**SOURCE**
—————
Wednesday, 26 June 2013

June 25, 2013, Utah Supreme Court Case Summaries


June 25, 2013
Utah Supreme Court

Zions Management v. Record, 2013 UT 36, No. 20110860 (June 25, 2013)

ISSUE: Finality of an Order to Enforce Arbitration & Interpretation of an Arbitration Clause

Chief Justice Durrant,
Appellant Jeffrey S. Record seeks appellate review of the district  court’s order compelling  him to arbitrate various  claims that arose out of his employment with Appellee Zions Management Services Company (Zions). Mr. Record argues that the district court erred in compelling arbitration because the plain language of the arbitration clause in his employment contract allows him to pursue administrative remedies prior to submitting to arbitration. We agree. Accordingly, we vacate the district court’s order compelling arbitration and remand for further proceedings.
At ¶ 1.
.   
The Court summarizes the background of the case.

At ¶¶ 2-10.
—————
**DATASET EXTRACT**
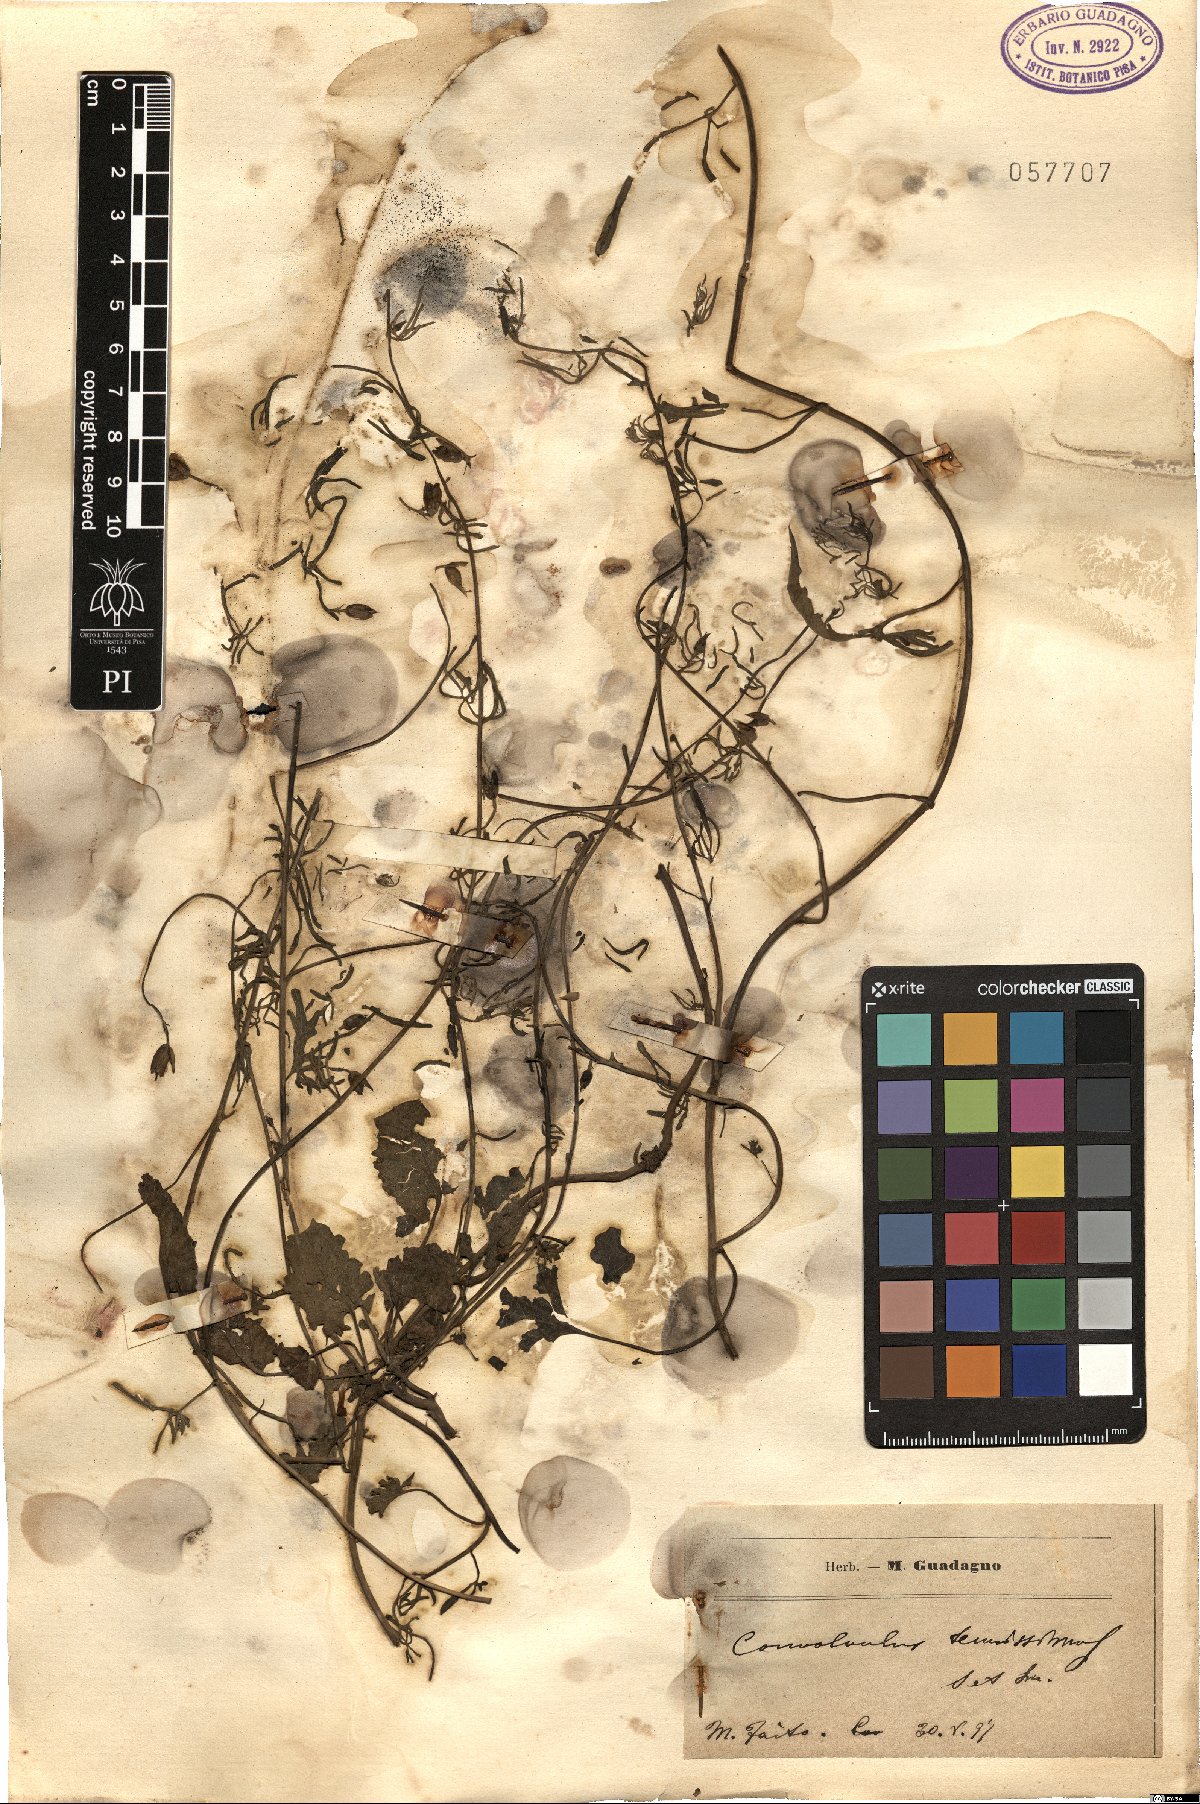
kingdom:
—————
**DIRECTIVE 1**
Decide whether each statement agrees with the case summary, answering yes or no and quoting the words that settle it: (a) The court sided with Mr. Record. (b) The court upheld the district court's order compelling arbitration. (c) Mr. Record's claims arose from his employment with Zions Management Services Company.
**DIRECTIVE 2**
What issue does the case summary list for Zions Management v. Record?
**DIRECTIVE 3**
Reproduce the part of the case summary that begins with the words "Zions Management v." and ends after the words "of the case.".
The listing above is separate from the case summary and has no connection to it.

**EXPECTED OUTPUT 1**
(a) Yes: "We agree."
(b) No: "we vacate the district court’s order compelling arbitration and remand for further proceedings."
(c) Yes: "arose out of his employment with Appellee Zions Management Services Company (Zions)"

**EXPECTED OUTPUT 2**
Finality of an Order to Enforce Arbitration & Interpretation of an Arbitration Clause.

**EXPECTED OUTPUT 3**
Zions Management v. Record, 2013 UT 36, No. 20110860 (June 25, 2013)

ISSUE: Finality of an Order to Enforce Arbitration & Interpretation of an Arbitration Clause

Chief Justice Durrant,
Appellant Jeffrey S. Record seeks appellate review of the district  court’s order compelling  him to arbitrate various  claims that arose out of his employment with Appellee Zions Management Services Company (Zions). Mr. Record argues that the district court erred in compelling arbitration because the plain language of the arbitration clause in his employment contract allows him to pursue administrative remedies prior to submitting to arbitration. We agree. Accordingly, we vacate the district court’s order compelling arbitration and remand for further proceedings.
At ¶ 1.
.   
The Court summarizes the background of the case.